[[ Data extract open ]]
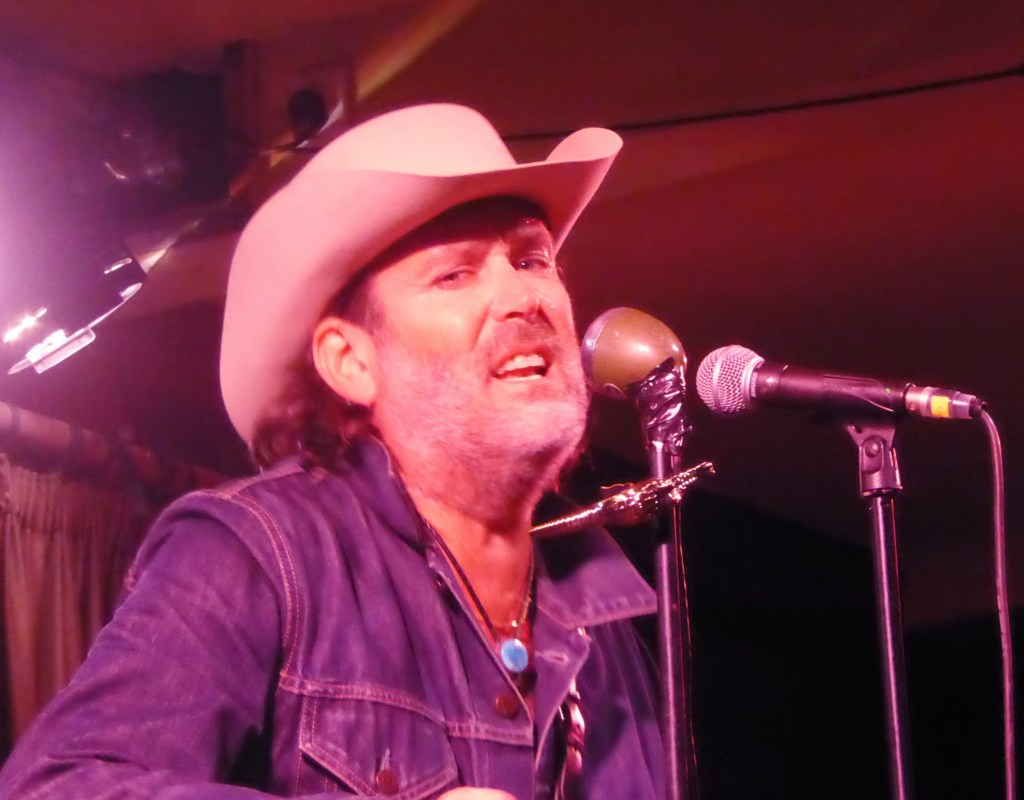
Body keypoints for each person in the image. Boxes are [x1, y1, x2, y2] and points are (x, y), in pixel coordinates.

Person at [0, 104, 664, 799]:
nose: (523, 296)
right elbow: (56, 787)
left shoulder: (606, 608)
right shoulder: (257, 550)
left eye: (532, 260)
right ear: (351, 362)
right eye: (454, 275)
[[ Data extract closed ]]
* What is needed *
Retype the records above exactly. Leave the pictures out.

* The completed task *
Body keypoints for each person in the image. Boxes are [x1, y1, x2, y2] and points are (x, y), in pixel coordinates.

Person at [0, 104, 664, 799]:
nose: (523, 296)
right elbow: (56, 787)
left shoulder: (606, 608)
right shoulder: (257, 550)
left eye: (532, 260)
right ear: (351, 362)
right eye: (454, 275)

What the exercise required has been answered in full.